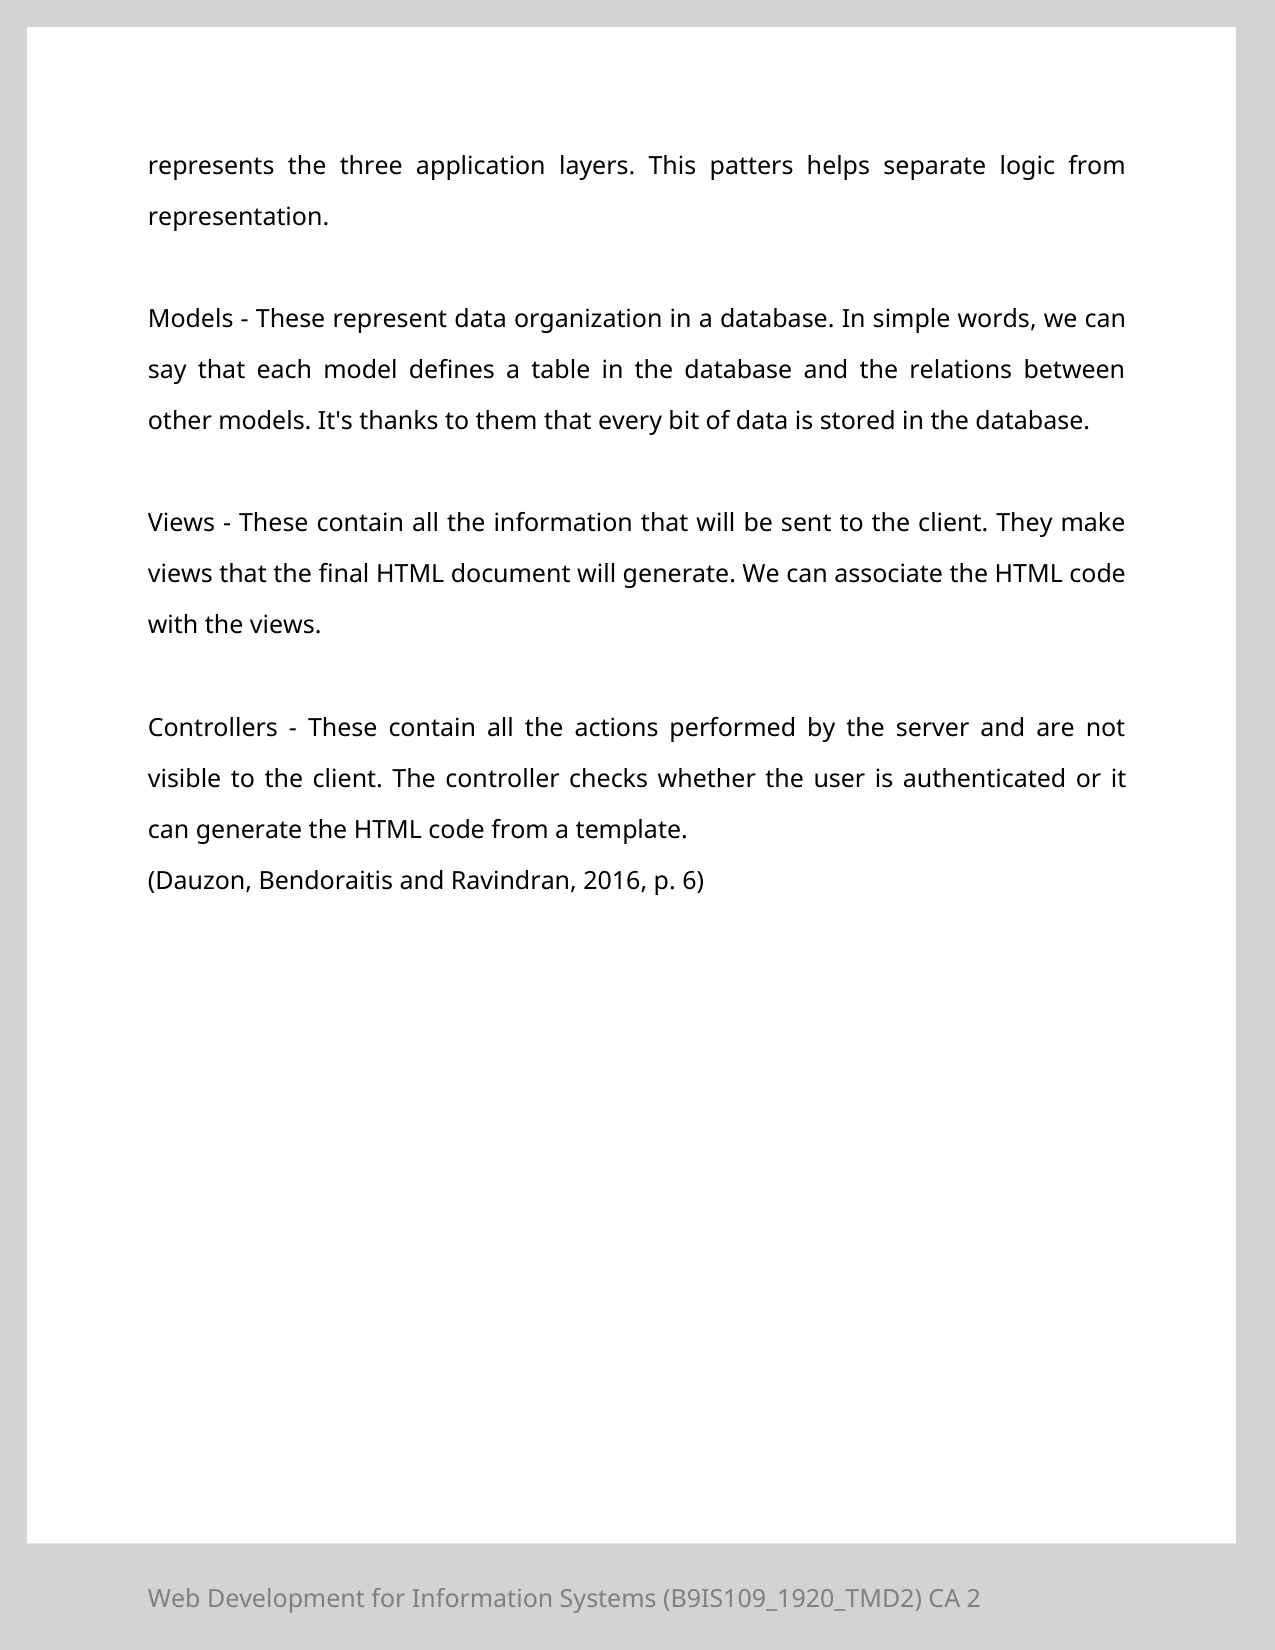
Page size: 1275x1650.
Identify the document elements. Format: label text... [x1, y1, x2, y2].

text (Dauzon, Bendoraitis and Ravindran, 2016, p. 6) [148, 862, 1127, 896]
text Controllers - These contain all the actions performed by the server and are not visible to the client. The controller checks whether the user is authenticated or it can generate the HTML code from a template. [148, 709, 1127, 845]
text A framework is a software that organizes the architecture of an application making development easier. Django is a web framework that uses Python to create websites. The framework uses the MVC pattern. MVC – Models-Views-Controllers represents the three application layers. This patters helps separate logic from representation. [148, 148, 1127, 233]
text Models - These represent data organization in a database. In simple words, we can say that each model defines a table in the database and the relations between other models. It's thanks to them that every bit of data is stored in the database. [148, 301, 1127, 437]
text Views - These contain all the information that will be sent to the client. They make views that the final HTML document will generate. We can associate the HTML code with the views. [148, 505, 1127, 641]
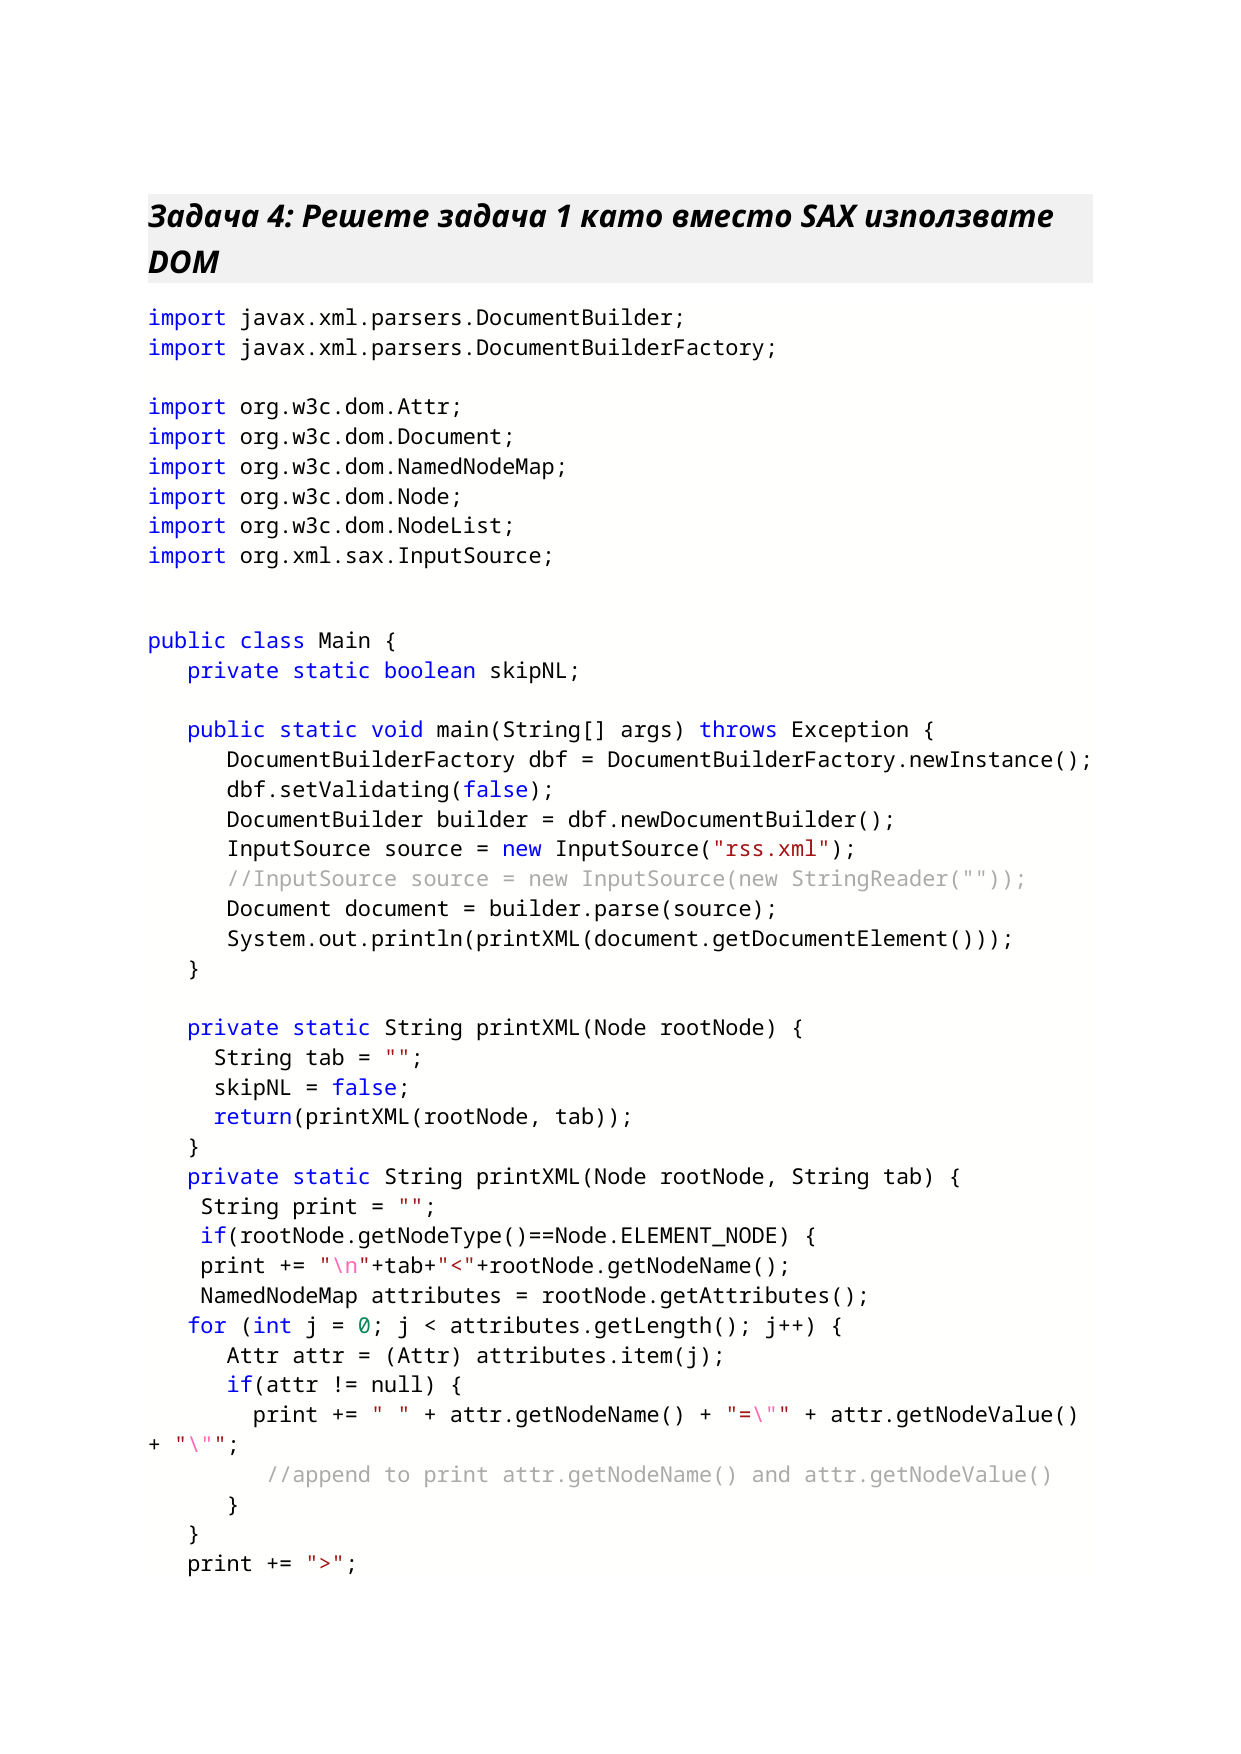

----

## Work request:
Could you set down the data exactly as given, minus its pictures?

## Output for this exercise:
Page size: 1275x1650.
Identify the document elements. Format: label text... [x1, y1, x2, y2].

text (Dauzon, Bendoraitis and Ravindran, 2016, p. 6) [148, 862, 1127, 896]
text Controllers - These contain all the actions performed by the server and are not visible to the client. The controller checks whether the user is authenticated or it can generate the HTML code from a template. [148, 709, 1127, 845]
text A framework is a software that organizes the architecture of an application making development easier. Django is a web framework that uses Python to create websites. The framework uses the MVC pattern. MVC – Models-Views-Controllers represents the three application layers. This patters helps separate logic from representation. [148, 148, 1127, 233]
text Models - These represent data organization in a database. In simple words, we can say that each model defines a table in the database and the relations between other models. It's thanks to them that every bit of data is stored in the database. [148, 301, 1127, 437]
text Views - These contain all the information that will be sent to the client. They make views that the final HTML document will generate. We can associate the HTML code with the views. [148, 505, 1127, 641]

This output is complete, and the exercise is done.